I’d just like to point out how amusing it is that liberals are up in arms to fight government regulation, while conservatives suddenly see a need to get more stricter oversight in place.
Just for fun, let’s try a similar piece of legislation upping the regulations on restaurants, or the financial industry. Would the issue of “alarmists” still hold weight?
If you can show me a history of attempts to outlaw a particular kind of restaurants, of the customers of said kind of restaurant being harrassed, of the cooks of that kind of food being murdered… Then I would think you might see alarmism if a particular kind of restaurant was given extra regulation.
Oh, and also presuming that it had been long held that eating that kind of food was a constitutional right, and when not eating it could often result in risk of death for the customer.
It would, if the situations were analogous – that is, if the new law merely granted an oversight board the power to make new regulations, and did not create any new rules itself. Someone who reacted to that by asserting confidently that his restaurant would have to close as a result would certainly be called alarmist.
I toyed with what word to use there. Often doesn’t really fit, I agree. I obviously don’t mean a majority, or anything like that. The meaning I was trying to put across was a risk to life that is non-zero, and at a level higher than something that we would think of as not worth caring about.
I’m happy with whatever word would best describe a risk of death from not eating a particular type of cuisine that is equal to the risk of death from carrying a fetus to term in a world where abortion does not exist.
I would love to see the stats on this. What is the current risk of death from eating at a restaurant?
The CDC says, "We estimate that foodborne diseases cause approximately 76 million illnesses, 325,000 hospitalizations, and 5,000 deaths in the United States each year. "
But that says nothing about restaurants, at the moment I don’t have time to dig any deeper.
Wiki says:
The number in 2005 in the United States is 11 in 100,000, a decline by two orders of magnitude,[11] although that figure has begun to rise in recent years, having nearly tripled over the past decade in California.[15] For the United States, 11 in 100,000 is one of the lowest estimates. Maternal deaths in the United States range up to 17 per 100,000 live births
I specifically said the risk of death from NOT eating at a particular type of restaurant/particular type of cuisine. Which is as near to zero as I can possibly imagine.

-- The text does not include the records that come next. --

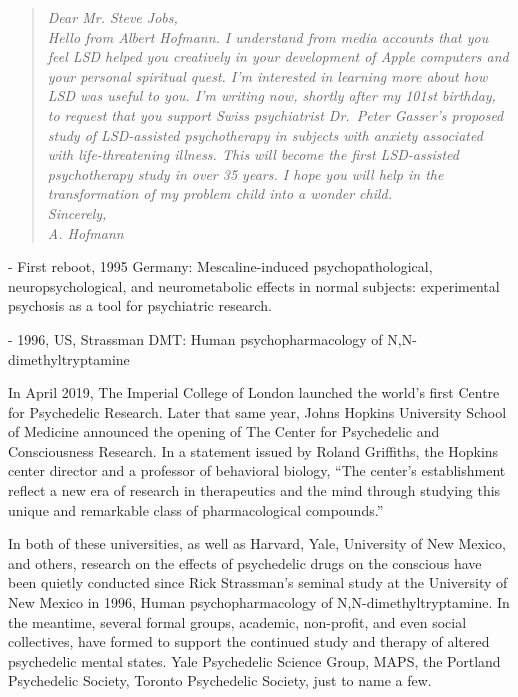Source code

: \documentclass{UIdahoMastersThesis}
\begin{document}
\begin{quote}
\textit{{Dear Mr. Steve Jobs,\\
Hello from Albert Hofmann. I understand from media accounts that you feel LSD helped you creatively in your development of Apple computers and your personal spiritual quest. I'm interested in learning more about how LSD was useful to you.
I'm writing now, shortly after my 101st birthday, to request that you support Swiss psychiatrist Dr.~Peter Gasser's proposed study of LSD-assisted psychotherapy in subjects with anxiety associated with life-threatening illness. This will become the first LSD-assisted psychotherapy study in over 35 years.
I hope you will help in the transformation of my problem child into a wonder child.\\
Sincerely,\\
A. Hofmann}}
\end{quote}

\begin{snugshade*}
- First reboot, 1995 Germany:
Mescaline-induced psychopathological, neuropsychological, and neurometabolic effects in normal subjects: experimental psychosis as a tool for psychiatric research.
\end{snugshade*}

\begin{snugshade*}
- 1996, US, Strassman DMT:
Human psychopharmacology of N,N-dimethyltryptamine
\end{snugshade*}



In April 2019, The Imperial College of London launched the world's first Centre for Psychedelic Research. Later that same year, Johns Hopkins University School of Medicine announced the opening of The Center for Psychedelic and Consciousness Research. In a statement issued by Roland Griffiths, the Hopkins center director and a professor of behavioral biology, \enquote{The center's establishment reflect a new era of research in therapeutics and the mind through studying this unique and remarkable class of pharmacological compounds.}

In both of these universities, as well as Harvard, Yale, University of New Mexico, and others, research on the effects of psychedelic drugs on the conscious have been quietly conducted since Rick Strassman's seminal study at the University of New Mexico in 1996, Human psychopharmacology of N,N-dimethyltryptamine. In the meantime, several formal groups, academic, non-profit, and even social collectives, have formed to support the continued study and therapy of altered psychedelic mental states.  Yale Psychedelic Science Group, \ac{MAPS}, the Portland Psychedelic Society, Toronto Psychedelic Society, just to name a few.
\end{document}
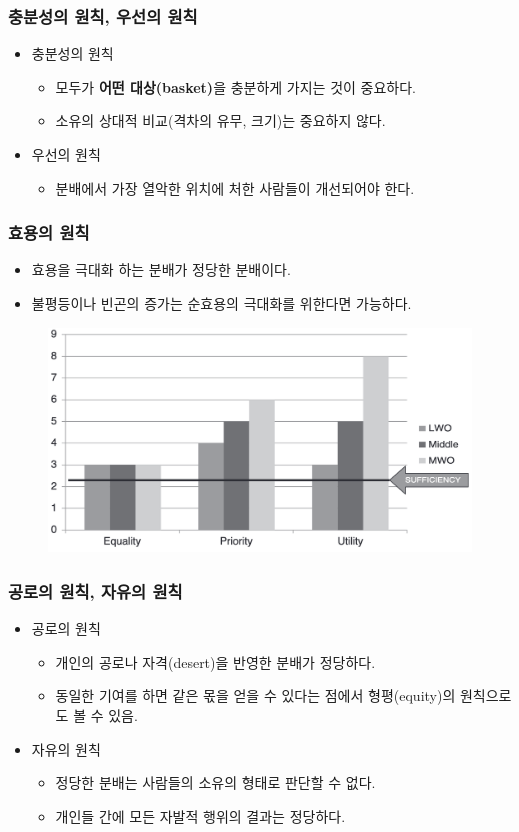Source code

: \documentclass[aspectratio=169,xcolor=dvipsnames,handout]{beamer}
\begin{document}
\begin{frame}[<+->]
\frametitle{충분성의 원칙, 우선의 원칙}
    \begin{itemize}
        \item 충분성의 원칙
        \begin{itemize}
            \item 모두가 \textbf{어떤 대상(basket)}을 충분하게 가지는 것이 중요하다.
            \item 소유의 상대적 비교(격차의 유무, 크기)는 중요하지 않다.
        \end{itemize}
        \item 우선의 원칙
        \begin{itemize}
            \item 분배에서 가장 열악한 위치에 처한 사람들이 개선되어야 한다.
        \end{itemize}
    \end{itemize}
\end{frame}

\begin{frame}[<+->]
\frametitle{효용의 원칙}
    \begin{itemize}
        \item 효용을 극대화 하는 분배가 정당한 분배이다.
        \item 불평등이나 빈곤의 증가는 순효용의 극대화를 위한다면 가능하다.
    \end{itemize}
    \begin{figure}
        \centering
        \includegraphics[width=.6\textwidth]{pic/fig1_4.png}
    \end{figure}
\end{frame}

\begin{frame}[<+->]
\frametitle{공로의 원칙, 자유의 원칙}
    \begin{itemize}
        \item 공로의 원칙
        \begin{itemize}
            \item 개인의 공로나 자격(desert)을 반영한 분배가 정당하다.
            \item 동일한 기여를 하면 같은 몫을 얻을 수 있다는 점에서 형평(equity)의 원칙으로도 볼 수 있음.
        \end{itemize}
        \item 자유의 원칙
        \begin{itemize}
            \item 정당한 분배는 사람들의 소유의 형태로 판단할 수 없다.
            \item 개인들 간에 모든 자발적 행위의 결과는 정당하다.
        \end{itemize}
    \end{itemize}
\end{frame}
\end{document}
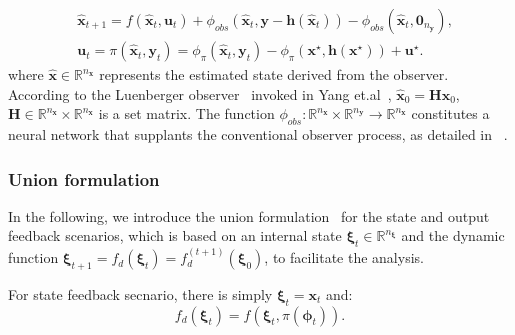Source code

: \documentclass[conference]{IEEEtran}
\newcommand{\myvec}[1]{\boldsymbol{#1}}
\newcommand{\mymatrix}[1]{\boldsymbol{#1}}
\newcommand{\bbR}{\mathbb{R}}
\begin{document}
\begin{subequations}
  \begin{align}
    &\hat{\myvec{x}}_{t+1} = 
    f(\hat{\myvec{x}}_{t}, \myvec{u}_{t}) + 
    \phi_{obs}(\hat{\myvec{x}}_{t}, \myvec{y} - \myvec{h}(\hat{\myvec{x}}_{t})) 
    - \phi_{obs}(\hat{\myvec{x}}_{t}, \myvec{0}_{n_{\myvec{y}}}), \label{eq:output_feedback_state} \\
    &\myvec{u}_{t} = \pi(\hat{\myvec{x}}_{t}, \myvec{y}_{t}) = 
    \phi_{\pi}(\hat{\myvec{x}}_{t},\myvec{y}_{t}) - 
    \phi_{\pi}(\myvec{x}^{\star},\myvec{h}(\myvec{x}^{\star})) + 
    \myvec{u}^{\star}. \label{eq:output_feedback_control}
  \end{align}
\end{subequations}
where $\hat{\myvec{x}}\in \bbR^{n_{\myvec{x}}}$ 
represents the estimated state derived from the observer. 
According to the Luenberger 
observer~\cite{luenberger1971introduction} 
invoked in Yang et.al~\cite{yanglyapunov}, 
$\hat{\myvec{x}}_{0} = \mymatrix{H}\myvec{x}_{0}$, 
$\mymatrix{H}\in \bbR^{n_{\myvec{x}}} \times \bbR^{n_{\myvec{x}}}$ 
is a set matrix. 
The function $\phi_{obs}:\bbR^{n_{\myvec{x}}} \times 
\bbR^{n_{\myvec{y}}} 
\to \bbR^{n_{\myvec{x}}}$ constitutes a neural network 
that supplants the conventional observer process, 
as detailed in ~\cite{luenberger1971introduction}. 

\subsubsection{Union formulation}
In the following, 
we introduce the union formulation~\cite{yanglyapunov} 
for the state and output feedback scenarios, 
which is based on an internal state 
$\myvec{\xi}_{t} \in \bbR^{n_{\myvec{\xi}}}$ 
and the dynamic function 
$\myvec{\xi}_{t+1}=f_{d}(\myvec{\xi}_{t})=
f_{d}^{(t+1)}(\myvec{\xi}_{0})$, 
to facilitate the analysis. 

For state feedback secnario, 
there is simply $\myvec{\xi}_{t} = \myvec{x}_{t}$ and:
\begin{equation}\label{eq:state_feedback_dynamic}
  f_{d}(\myvec{\xi}_{t}) = 
  f(\myvec{\xi}_{t}, \pi(\myvec{\phi}_{t})).
\end{equation}
\end{document}

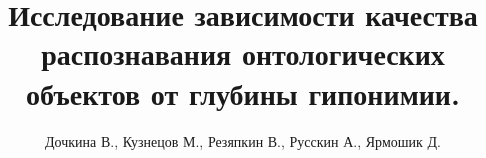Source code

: \documentclass[12pt,twoside]{article}
\title
    [Исследование зависимости качества распознавания онтологических объектов от глубины гипонимии.]
    {Исследование зависимости качества распознавания онтологических объектов от глубины гипонимии.}
\author
    [Резяпкин~В.\,Н.]
    {Дочкина В., Кузнецов М., Резяпкин В., Русскин А., Ярмошик Д.}
\begin{document}
\maketitle
\bigskip
\bigskip
\bigskip
\bigskip

\end{document}
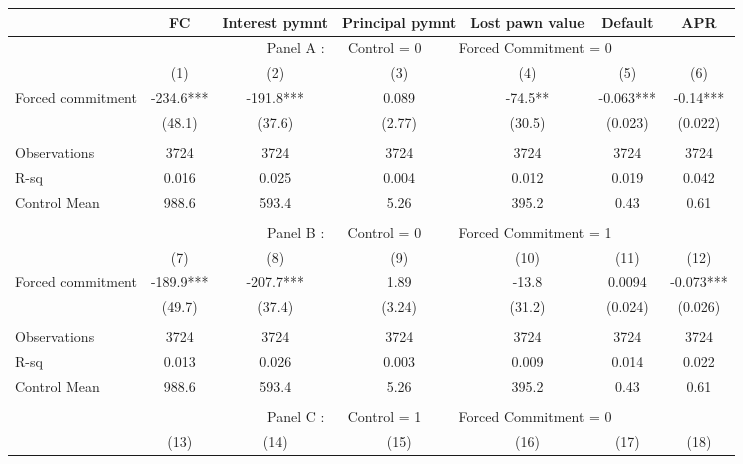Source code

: \begin{tabular}{lcccccc}
\toprule
      & FC    & Interest pymnt & Principal pymnt & Lost pawn value & Default & APR \\
\midrule
      & \multicolumn{6}{c}{Panel A : $\quad$ Control  = 0           $\quad\quad$                  Forced Commitment = 0} \\
\midrule
\midrule
      & (1)   & (2)   & (3)   & (4)   & (5)   & (6) \\
\midrule
\midrule
Forced commitment  & -234.6*** & -191.8*** & 0.089 & -74.5** & -0.063*** & -0.14*** \\
      & (48.1) & (37.6) & (2.77) & (30.5) & (0.023) & (0.022) \\
      &       &       &       &       &       &  \\
\midrule
Observations & 3724  & 3724  & 3724  & 3724  & 3724  & 3724 \\
R-sq  & 0.016 & 0.025 & 0.004 & 0.012 & 0.019 & 0.042 \\
Control Mean & 988.6 & 593.4 & 5.26  & 395.2 & 0.43  & 0.61 \\
\midrule
\midrule
      &       &       &       &       &       &  \\
\midrule
      & \multicolumn{6}{c}{Panel B : $\quad$ Control  = 0         $\quad\quad$                    Forced Commitment = 1} \\
\midrule
\midrule
      & (7)   & (8)   & (9)   & (10)  & (11)  & (12) \\
\midrule
\midrule
Forced commitment  & -189.9*** & -207.7*** & 1.89  & -13.8 & 0.0094 & -0.073*** \\
      & (49.7) & (37.4) & (3.24) & (31.2) & (0.024) & (0.026) \\
      &       &       &       &       &       &  \\
\midrule
Observations & 3724  & 3724  & 3724  & 3724  & 3724  & 3724 \\
R-sq  & 0.013 & 0.026 & 0.003 & 0.009 & 0.014 & 0.022 \\
Control Mean & 988.6 & 593.4 & 5.26  & 395.2 & 0.43  & 0.61 \\
\midrule
\midrule
      &       &       &       &       &       &  \\
\midrule
      & \multicolumn{6}{c}{Panel C : $\quad$ Control  = 1        $\quad\quad$                     Forced Commitment = 0} \\
\midrule
\midrule
      & (13)  & (14)  & (15)  & (16)  & (17)  & (18) \\

\end{tabular}
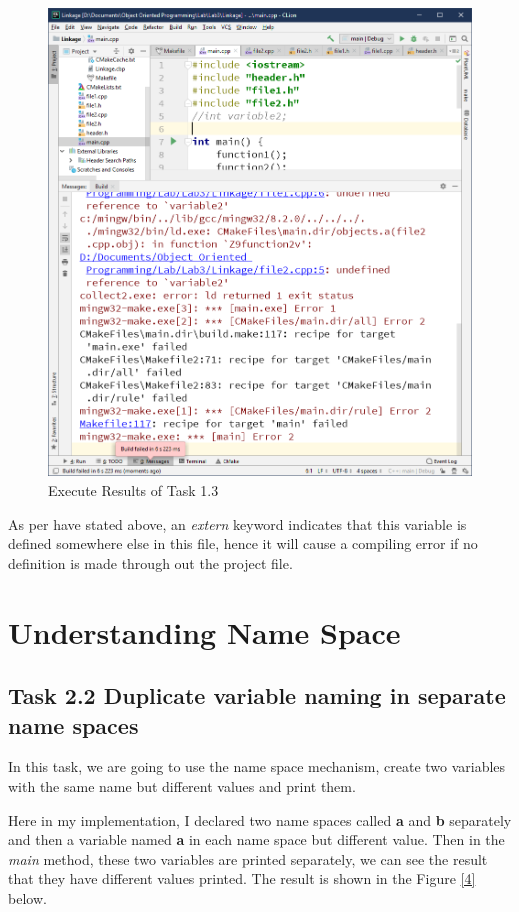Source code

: \documentclass[a4paper]{report}
\begin{document}
\begin{figure}
  \centering
  \includegraphics[scale=0.5]{Onethree.PNG}
  \caption{Execute Results of Task 1.3}\label{3}
\end{figure}


As per have stated above, an \emph{extern} keyword indicates that this variable is defined somewhere else in this file, hence it will cause a compiling error if no definition is made through out the project file.
\section{Understanding Name Space}
\subsection{Task 2.2 Duplicate variable naming in separate name spaces}
In this task, we are going to use the name space mechanism, create two variables with the same name but different values and print them.
\par
Here in my implementation, I declared two name spaces called \textbf{a} and \textbf{b} separately and then a variable named \textbf{a} in each name space but different value. Then in the \emph{main} method, these two variables are printed separately, we can see the result that they have different values printed. The result is shown in the Figure \ref{4} below.
\end{document}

I wanted a way of getting significant in there, but I know (from my dabblings in statistics before the invention of the internet, calculators, ball point pens and even paper) that this might have meant something I didn’t want.
Now - if we have numbers of 17 deaths per 100,000 live births, I wonder what they would go up to if there was no abortion - presumably a very significant percentage of the most dangerous pregnancies are intentionally terminated now.
Right, so you need an action to compare the NOT action to. So is it eating at restaurants vs eating at home? Or eating Indian vs all other restaurants?
No sane person would argue a fetus should not be afforded the rights of person hood (ultra-simple arguments can easily be reversed like this.)
Anyway, your qualifier “any meaningful sense” didn’t “work” with your original quote. You went on to say “you can’t kill what isn’t alive.” A tumor may not be alive in any meaningful sense, a single-celled organism may not be, small simple forms of life such as bacteria and insects may not be alive in any meaningful sense. But you can kill what is alive, regardless of whether it is “meaningful” life or not, so your qualifier still didn’t make your comment valid. You could have argued “it doesn’t matter if you kill life that isn’t meaningful”, but I guess that didn’t suit you rhetorically. Unfortunately in this case it was a key technical point, because how meaningful any given form of life is doesn’t affect that factual nature of whether or not it can be killed (all life can be killed, at least that I’ve seen.)
I believe the “no sane person” statement issued by alphaboi867 referred only to the sperm and egg. If you can identify a sane person (outside of a Monty Python) who thinks every sperm or egg is a person then I will withdraw my criticism.
I think the aim is to make it as hard as possible to get an abortion short of closing the clinics, to ensure that there isn’t true privacy (except for the families of the protesters when they need their little problems taken care of) etc.
And I don’t think the people who pass these laws are truly opposed to all abortions. They want abortion to continue.